◆ **What this exercise asks**:
1. In the patch thread, what are these facts? Answer each on its own line.
(a) How many authors took part in the thread?
(b) On what date and time did Karthik Nayak send the reply?
(c) Which three members does struct migration_data declare?
2. What is the Spanish for this subject line from the patch thread: "implement logic to migrate between ref storage formats"?

◆ **Document passage**:
☆ ☆ ☆

Thread (85 messages) 85 messages, 6 authors, 2024-06-06

Re: [PATCH v4 11/12] refs: implement logic to migrate between ref storage formats

From: Karthik Nayak <hidden>
Date: 2024-06-04 15:28:09

Patrick Steinhardt [off-list ref] writes:
[snip]
quoted hunk ↗ jump to hunk
diff --git a/refs.c b/refs.c
index 9b112b0527..f7c7765d23 100644
--- a/refs.c
+++ b/refs.c
@@ -2570,3 +2570,308 @@ int ref_update_check_old_target(const char *referent, struct ref_update *update,
 			    referent, update->old_target);
 	return -1;
 }
+
+struct migration_data {
+	struct ref_store *old_refs;
+	struct ref_transaction *transaction;
+	struct strbuf *errbuf;
+};
+
+static int migrate_one_ref(const char *refname, const struct object_id *oid,
+			   int flags, void *cb_data)
+{
+	struct migration_data *data = cb_data;
+	struct strbuf symref_target = STRBUF_INIT;
+	int ret;
+
+	if (flags & REF_ISSYMREF) {
+		ret = refs_read_symbolic_ref(data->old_refs, refname, &symref_target);
+		if (ret < 0)
+			goto done;
+
+		ret = ref_transaction_update(data->transaction, refname, NULL, null_oid(),
+					     symref_target.buf, NULL,
+					     REF_SKIP_CREATE_REFLOG | REF_NO_DEREF, NULL, data->errbuf);
+		if (ret < 0)

☆ ☆ ☆

◆ **Data section**:

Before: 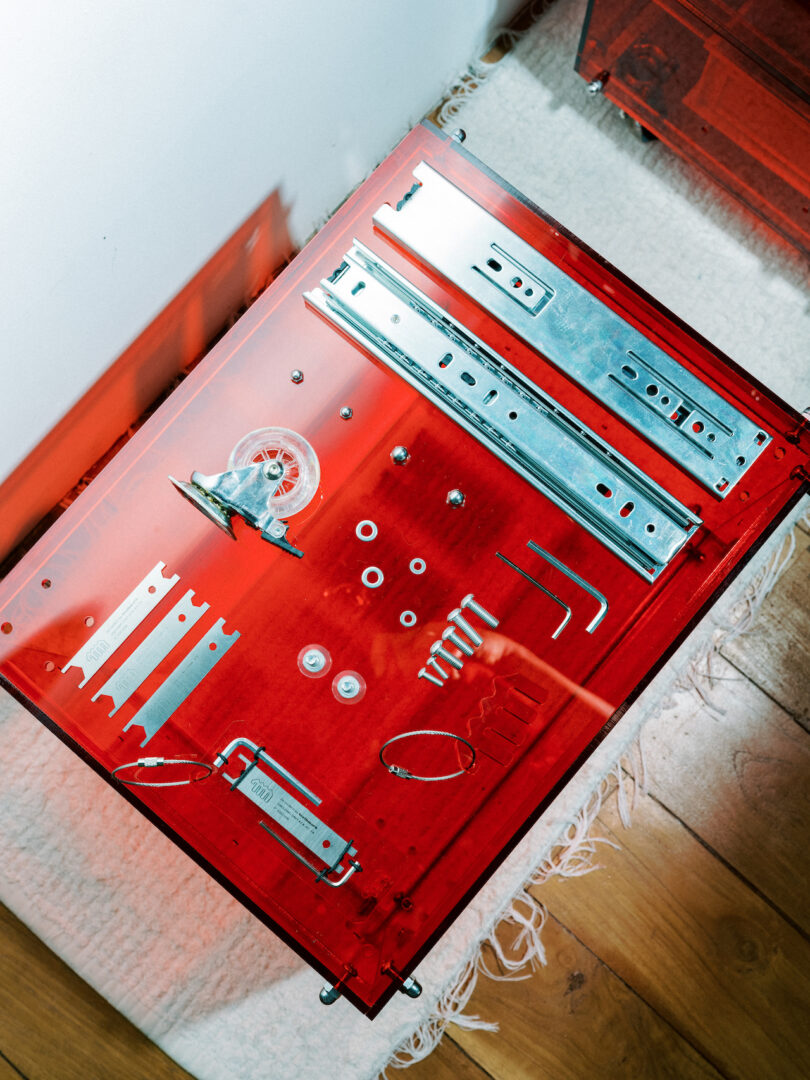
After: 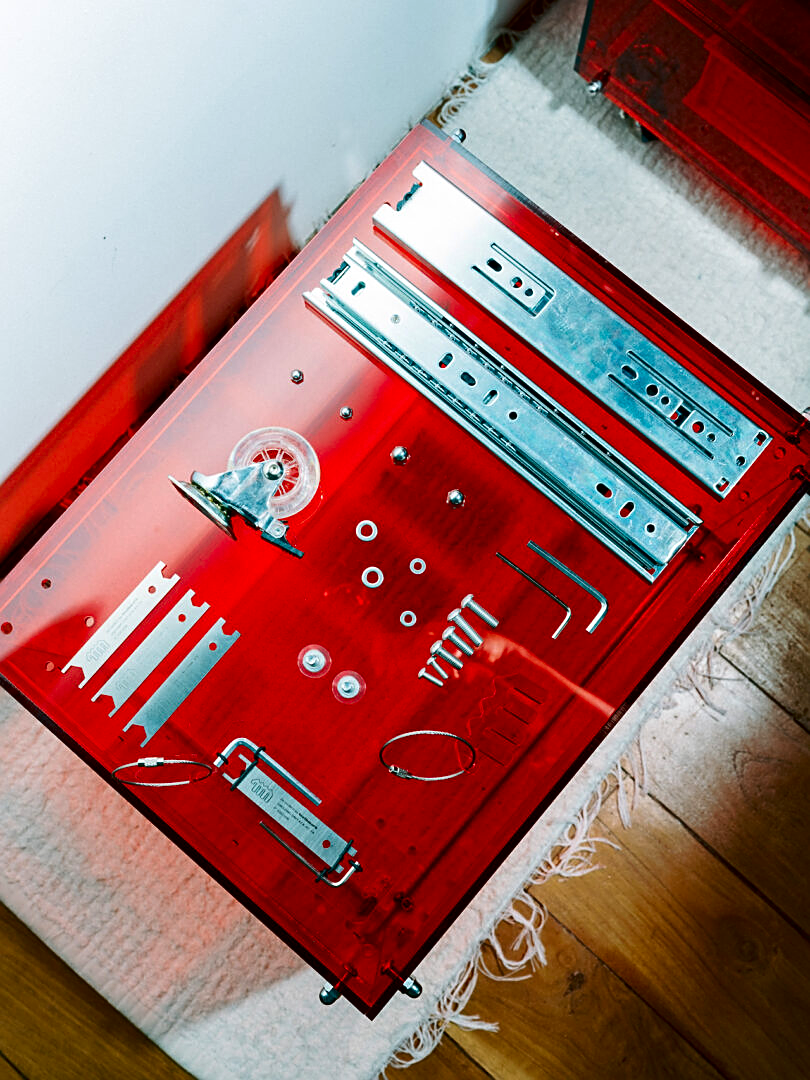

☆ ☆ ☆

◆ **Solved tasks**:
1.
(a) 6
(b) 2024-06-04 15:28:09
(c) old_refs, transaction, errbuf

2. implementar la lógica para migrar entre formatos de almacenamiento de referencias